Dear Astronomers: […] I've poured through my roughly 200 astronomy books and can't find an answer to this question asked by a boy at one of my recent talks: Why do the outer gas giant planets [generally] rotate faster than the inner planets? I was shocked at first because I realized I should know that! The best I could come up with was that the planet forming gas/dust around the bigger planets just happened to have faster moving eddies of material there than in the inner areas of the forming solar system. But I'm not sure that's it. Any ideas?
What a great question! Here's my thoughts on the subject, I hope they help: So the rotation rates of the terrestrial planets, ice-giants and gas-giant cores are largely determined by the stochastic collisions near the end of the formation process (when the colliding bodies are largest and so impart the most angular momentum). This effect is largely random and so will give a certain average angular momentum but has not inherent preferred direction and so won't lead to huge rotation rates.
Meanwhile the rotation of the gas giants is determined by a combination of the net angular momentum of infalling material during it's runaway growth as well as asymmetric inflow of material during the final stages of growth when the gas giant has largely opened up a gap in the gas disk it's forming in (the same process that generates type-2 migration).
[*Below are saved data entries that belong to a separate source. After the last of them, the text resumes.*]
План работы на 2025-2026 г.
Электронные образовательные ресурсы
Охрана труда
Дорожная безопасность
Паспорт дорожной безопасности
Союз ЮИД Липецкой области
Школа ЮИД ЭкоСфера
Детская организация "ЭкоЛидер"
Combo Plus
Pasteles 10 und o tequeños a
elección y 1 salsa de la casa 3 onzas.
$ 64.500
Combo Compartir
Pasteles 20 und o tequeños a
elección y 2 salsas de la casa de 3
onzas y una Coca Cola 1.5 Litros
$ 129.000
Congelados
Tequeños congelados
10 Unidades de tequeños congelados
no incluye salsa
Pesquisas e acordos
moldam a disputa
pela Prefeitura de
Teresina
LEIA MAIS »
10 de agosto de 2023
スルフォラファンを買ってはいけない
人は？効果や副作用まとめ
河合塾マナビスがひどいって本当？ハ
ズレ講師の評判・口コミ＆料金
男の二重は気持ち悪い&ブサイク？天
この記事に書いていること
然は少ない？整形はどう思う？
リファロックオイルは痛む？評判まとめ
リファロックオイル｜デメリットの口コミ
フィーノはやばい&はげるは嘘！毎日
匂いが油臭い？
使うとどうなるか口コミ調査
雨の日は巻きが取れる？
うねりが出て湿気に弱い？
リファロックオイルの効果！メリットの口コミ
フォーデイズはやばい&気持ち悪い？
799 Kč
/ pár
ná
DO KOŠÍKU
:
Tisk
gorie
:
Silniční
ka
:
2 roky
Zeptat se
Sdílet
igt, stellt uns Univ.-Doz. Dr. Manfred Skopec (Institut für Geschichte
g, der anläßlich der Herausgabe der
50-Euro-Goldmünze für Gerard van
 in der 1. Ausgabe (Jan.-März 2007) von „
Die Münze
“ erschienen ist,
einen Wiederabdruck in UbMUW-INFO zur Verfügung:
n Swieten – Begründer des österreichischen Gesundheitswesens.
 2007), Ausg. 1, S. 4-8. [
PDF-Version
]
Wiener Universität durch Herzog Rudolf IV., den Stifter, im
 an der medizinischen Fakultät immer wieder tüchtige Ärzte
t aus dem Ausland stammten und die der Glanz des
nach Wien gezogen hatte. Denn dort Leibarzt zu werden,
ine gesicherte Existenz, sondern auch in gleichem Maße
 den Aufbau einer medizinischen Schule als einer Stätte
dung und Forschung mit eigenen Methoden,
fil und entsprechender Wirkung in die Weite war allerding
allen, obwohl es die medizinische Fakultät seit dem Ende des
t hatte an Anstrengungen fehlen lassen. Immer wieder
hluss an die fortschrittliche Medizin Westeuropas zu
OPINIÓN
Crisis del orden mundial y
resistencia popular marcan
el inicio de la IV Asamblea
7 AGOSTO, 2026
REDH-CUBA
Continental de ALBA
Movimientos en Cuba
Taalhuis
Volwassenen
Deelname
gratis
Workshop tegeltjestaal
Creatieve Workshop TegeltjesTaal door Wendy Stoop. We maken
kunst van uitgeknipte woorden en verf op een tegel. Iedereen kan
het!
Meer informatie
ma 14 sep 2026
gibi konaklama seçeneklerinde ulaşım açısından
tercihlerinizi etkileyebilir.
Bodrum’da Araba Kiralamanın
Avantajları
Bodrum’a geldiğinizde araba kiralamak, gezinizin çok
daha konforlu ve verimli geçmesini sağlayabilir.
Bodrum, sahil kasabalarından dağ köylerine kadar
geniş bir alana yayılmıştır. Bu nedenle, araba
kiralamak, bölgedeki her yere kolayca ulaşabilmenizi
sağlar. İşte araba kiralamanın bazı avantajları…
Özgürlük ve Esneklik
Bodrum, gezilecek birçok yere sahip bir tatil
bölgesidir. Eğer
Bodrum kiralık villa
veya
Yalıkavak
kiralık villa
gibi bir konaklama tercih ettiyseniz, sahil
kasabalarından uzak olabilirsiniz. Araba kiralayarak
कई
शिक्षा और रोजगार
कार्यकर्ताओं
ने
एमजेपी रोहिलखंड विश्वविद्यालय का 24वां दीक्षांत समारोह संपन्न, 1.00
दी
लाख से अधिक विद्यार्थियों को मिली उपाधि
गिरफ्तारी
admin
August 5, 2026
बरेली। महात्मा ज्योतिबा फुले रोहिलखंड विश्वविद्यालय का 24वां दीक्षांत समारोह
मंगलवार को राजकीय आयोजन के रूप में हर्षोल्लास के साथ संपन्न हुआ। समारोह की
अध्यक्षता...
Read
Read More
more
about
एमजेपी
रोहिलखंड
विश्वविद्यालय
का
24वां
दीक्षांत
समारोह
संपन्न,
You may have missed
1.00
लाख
Looking at this first effect, the fact that gas giant planets are formed by so much material/mass which starts out relatively far apart will give a fairly large angular momentum depending on the eddy speed as you pointed out. On top of that, the fact that the late stage inflow onto the gas giants is in a single sense (clockwise OR counter-clockwise from the inner AND outer inflows) will spin up the planet's rotation rate significantly.
I hope this helps answer the question to your satisfaction.
University of California, Santa Cruz.